*Task statement*
Reproduce every line of the records below word for word, keeping the same order and line breaks.

START Records provided

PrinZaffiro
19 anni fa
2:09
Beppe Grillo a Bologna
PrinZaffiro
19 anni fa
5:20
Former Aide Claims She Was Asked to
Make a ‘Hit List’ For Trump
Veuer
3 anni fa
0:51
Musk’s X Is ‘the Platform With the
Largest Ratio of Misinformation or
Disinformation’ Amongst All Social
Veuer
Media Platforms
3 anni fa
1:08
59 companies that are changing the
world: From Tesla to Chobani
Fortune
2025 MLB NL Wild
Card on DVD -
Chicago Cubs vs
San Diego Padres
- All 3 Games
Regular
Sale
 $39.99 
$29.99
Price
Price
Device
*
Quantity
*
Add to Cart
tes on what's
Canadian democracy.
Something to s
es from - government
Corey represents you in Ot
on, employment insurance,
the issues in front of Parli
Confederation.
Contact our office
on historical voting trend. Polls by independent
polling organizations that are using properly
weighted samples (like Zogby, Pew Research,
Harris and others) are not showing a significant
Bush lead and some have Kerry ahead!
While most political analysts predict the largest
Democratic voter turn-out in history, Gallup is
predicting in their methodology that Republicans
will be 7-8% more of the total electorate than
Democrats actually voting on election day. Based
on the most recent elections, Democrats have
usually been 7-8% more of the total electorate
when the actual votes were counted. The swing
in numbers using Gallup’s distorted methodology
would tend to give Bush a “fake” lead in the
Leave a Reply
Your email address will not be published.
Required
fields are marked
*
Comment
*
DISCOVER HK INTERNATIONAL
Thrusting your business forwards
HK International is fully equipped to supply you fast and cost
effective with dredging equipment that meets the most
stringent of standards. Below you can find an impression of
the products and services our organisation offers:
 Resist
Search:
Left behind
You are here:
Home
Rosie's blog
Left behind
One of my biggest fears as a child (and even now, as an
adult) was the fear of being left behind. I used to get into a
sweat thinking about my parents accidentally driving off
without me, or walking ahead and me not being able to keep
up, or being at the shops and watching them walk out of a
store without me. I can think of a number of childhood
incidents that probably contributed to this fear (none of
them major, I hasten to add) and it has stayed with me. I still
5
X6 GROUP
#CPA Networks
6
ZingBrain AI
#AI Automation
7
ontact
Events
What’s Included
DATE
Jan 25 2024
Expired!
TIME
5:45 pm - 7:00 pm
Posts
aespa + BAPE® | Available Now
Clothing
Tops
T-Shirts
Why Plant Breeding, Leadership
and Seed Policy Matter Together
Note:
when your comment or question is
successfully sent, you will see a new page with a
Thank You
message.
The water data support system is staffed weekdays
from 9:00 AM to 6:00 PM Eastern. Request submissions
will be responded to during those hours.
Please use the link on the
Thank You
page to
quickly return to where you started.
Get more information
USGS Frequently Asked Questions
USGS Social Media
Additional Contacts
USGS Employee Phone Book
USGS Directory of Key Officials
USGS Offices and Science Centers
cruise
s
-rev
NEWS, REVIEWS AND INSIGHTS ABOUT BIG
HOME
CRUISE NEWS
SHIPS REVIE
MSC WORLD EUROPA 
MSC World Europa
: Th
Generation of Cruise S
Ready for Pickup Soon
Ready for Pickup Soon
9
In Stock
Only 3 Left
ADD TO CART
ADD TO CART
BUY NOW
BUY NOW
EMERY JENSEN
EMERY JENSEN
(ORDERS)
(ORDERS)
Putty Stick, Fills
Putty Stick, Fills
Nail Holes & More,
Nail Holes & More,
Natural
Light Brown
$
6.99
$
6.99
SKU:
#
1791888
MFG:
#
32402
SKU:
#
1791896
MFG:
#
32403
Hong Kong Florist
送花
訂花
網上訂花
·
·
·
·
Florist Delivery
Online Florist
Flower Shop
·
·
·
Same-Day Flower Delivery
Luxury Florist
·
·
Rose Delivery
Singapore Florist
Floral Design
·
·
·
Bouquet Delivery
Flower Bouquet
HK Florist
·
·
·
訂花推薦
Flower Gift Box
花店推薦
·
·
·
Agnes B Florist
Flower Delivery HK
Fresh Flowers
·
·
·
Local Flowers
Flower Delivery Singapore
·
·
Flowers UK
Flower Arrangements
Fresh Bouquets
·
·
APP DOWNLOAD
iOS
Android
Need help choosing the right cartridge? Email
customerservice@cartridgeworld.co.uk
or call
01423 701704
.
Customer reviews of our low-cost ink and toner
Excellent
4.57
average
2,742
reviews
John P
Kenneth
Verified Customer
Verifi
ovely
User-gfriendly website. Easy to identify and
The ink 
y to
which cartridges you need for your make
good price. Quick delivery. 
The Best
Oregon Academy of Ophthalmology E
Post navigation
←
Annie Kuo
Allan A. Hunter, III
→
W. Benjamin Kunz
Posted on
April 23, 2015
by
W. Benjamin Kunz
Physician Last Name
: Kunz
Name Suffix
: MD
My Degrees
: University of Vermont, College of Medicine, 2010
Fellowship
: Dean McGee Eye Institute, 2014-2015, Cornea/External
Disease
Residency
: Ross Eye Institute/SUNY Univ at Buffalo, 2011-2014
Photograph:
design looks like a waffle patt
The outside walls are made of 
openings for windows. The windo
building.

END Records provided

*Task output*
PrinZaffiro
19 anni fa
2:09
Beppe Grillo a Bologna
PrinZaffiro
19 anni fa
5:20
Former Aide Claims She Was Asked to
Make a ‘Hit List’ For Trump
Veuer
3 anni fa
0:51
Musk’s X Is ‘the Platform With the
Largest Ratio of Misinformation or
Disinformation’ Amongst All Social
Veuer
Media Platforms
3 anni fa
1:08
59 companies that are changing the
world: From Tesla to Chobani
Fortune
2025 MLB NL Wild
Card on DVD -
Chicago Cubs vs
San Diego Padres
- All 3 Games
Regular
Sale
 $39.99 
$29.99
Price
Price
Device
*
Quantity
*
Add to Cart
tes on what's
Canadian democracy.
Something to s
es from - government
Corey represents you in Ot
on, employment insurance,
the issues in front of Parli
Confederation.
Contact our office
on historical voting trend. Polls by independent
polling organizations that are using properly
weighted samples (like Zogby, Pew Research,
Harris and others) are not showing a significant
Bush lead and some have Kerry ahead!
While most political analysts predict the largest
Democratic voter turn-out in history, Gallup is
predicting in their methodology that Republicans
will be 7-8% more of the total electorate than
Democrats actually voting on election day. Based
on the most recent elections, Democrats have
usually been 7-8% more of the total electorate
when the actual votes were counted. The swing
in numbers using Gallup’s distorted methodology
would tend to give Bush a “fake” lead in the
Leave a Reply
Your email address will not be published.
Required
fields are marked
*
Comment
*
DISCOVER HK INTERNATIONAL
Thrusting your business forwards
HK International is fully equipped to supply you fast and cost
effective with dredging equipment that meets the most
stringent of standards. Below you can find an impression of
the products and services our organisation offers:
 Resist
Search:
Left behind
You are here:
Home
Rosie's blog
Left behind
One of my biggest fears as a child (and even now, as an
adult) was the fear of being left behind. I used to get into a
sweat thinking about my parents accidentally driving off
without me, or walking ahead and me not being able to keep
up, or being at the shops and watching them walk out of a
store without me. I can think of a number of childhood
incidents that probably contributed to this fear (none of
them major, I hasten to add) and it has stayed with me. I still
5
X6 GROUP
#CPA Networks
6
ZingBrain AI
#AI Automation
7
ontact
Events
What’s Included
DATE
Jan 25 2024
Expired!
TIME
5:45 pm - 7:00 pm
Posts
aespa + BAPE® | Available Now
Clothing
Tops
T-Shirts
Why Plant Breeding, Leadership
and Seed Policy Matter Together
Note:
when your comment or question is
successfully sent, you will see a new page with a
Thank You
message.
The water data support system is staffed weekdays
from 9:00 AM to 6:00 PM Eastern. Request submissions
will be responded to during those hours.
Please use the link on the
Thank You
page to
quickly return to where you started.
Get more information
USGS Frequently Asked Questions
USGS Social Media
Additional Contacts
USGS Employee Phone Book
USGS Directory of Key Officials
USGS Offices and Science Centers
cruise
s
-rev
NEWS, REVIEWS AND INSIGHTS ABOUT BIG
HOME
CRUISE NEWS
SHIPS REVIE
MSC WORLD EUROPA 
MSC World Europa
: Th
Generation of Cruise S
Ready for Pickup Soon
Ready for Pickup Soon
9
In Stock
Only 3 Left
ADD TO CART
ADD TO CART
BUY NOW
BUY NOW
EMERY JENSEN
EMERY JENSEN
(ORDERS)
(ORDERS)
Putty Stick, Fills
Putty Stick, Fills
Nail Holes & More,
Nail Holes & More,
Natural
Light Brown
$
6.99
$
6.99
SKU:
#
1791888
MFG:
#
32402
SKU:
#
1791896
MFG:
#
32403
Hong Kong Florist
送花
訂花
網上訂花
·
·
·
·
Florist Delivery
Online Florist
Flower Shop
·
·
·
Same-Day Flower Delivery
Luxury Florist
·
·
Rose Delivery
Singapore Florist
Floral Design
·
·
·
Bouquet Delivery
Flower Bouquet
HK Florist
·
·
·
訂花推薦
Flower Gift Box
花店推薦
·
·
·
Agnes B Florist
Flower Delivery HK
Fresh Flowers
·
·
·
Local Flowers
Flower Delivery Singapore
·
·
Flowers UK
Flower Arrangements
Fresh Bouquets
·
·
APP DOWNLOAD
iOS
Android
Need help choosing the right cartridge? Email
customerservice@cartridgeworld.co.uk
or call
01423 701704
.
Customer reviews of our low-cost ink and toner
Excellent
4.57
average
2,742
reviews
John P
Kenneth
Verified Customer
Verifi
ovely
User-gfriendly website. Easy to identify and
The ink 
y to
which cartridges you need for your make
good price. Quick delivery. 
The Best
Oregon Academy of Ophthalmology E
Post navigation
←
Annie Kuo
Allan A. Hunter, III
→
W. Benjamin Kunz
Posted on
April 23, 2015
by
W. Benjamin Kunz
Physician Last Name
: Kunz
Name Suffix
: MD
My Degrees
: University of Vermont, College of Medicine, 2010
Fellowship
: Dean McGee Eye Institute, 2014-2015, Cornea/External
Disease
Residency
: Ross Eye Institute/SUNY Univ at Buffalo, 2011-2014
Photograph:
design looks like a waffle patt
The outside walls are made of 
openings for windows. The windo
building.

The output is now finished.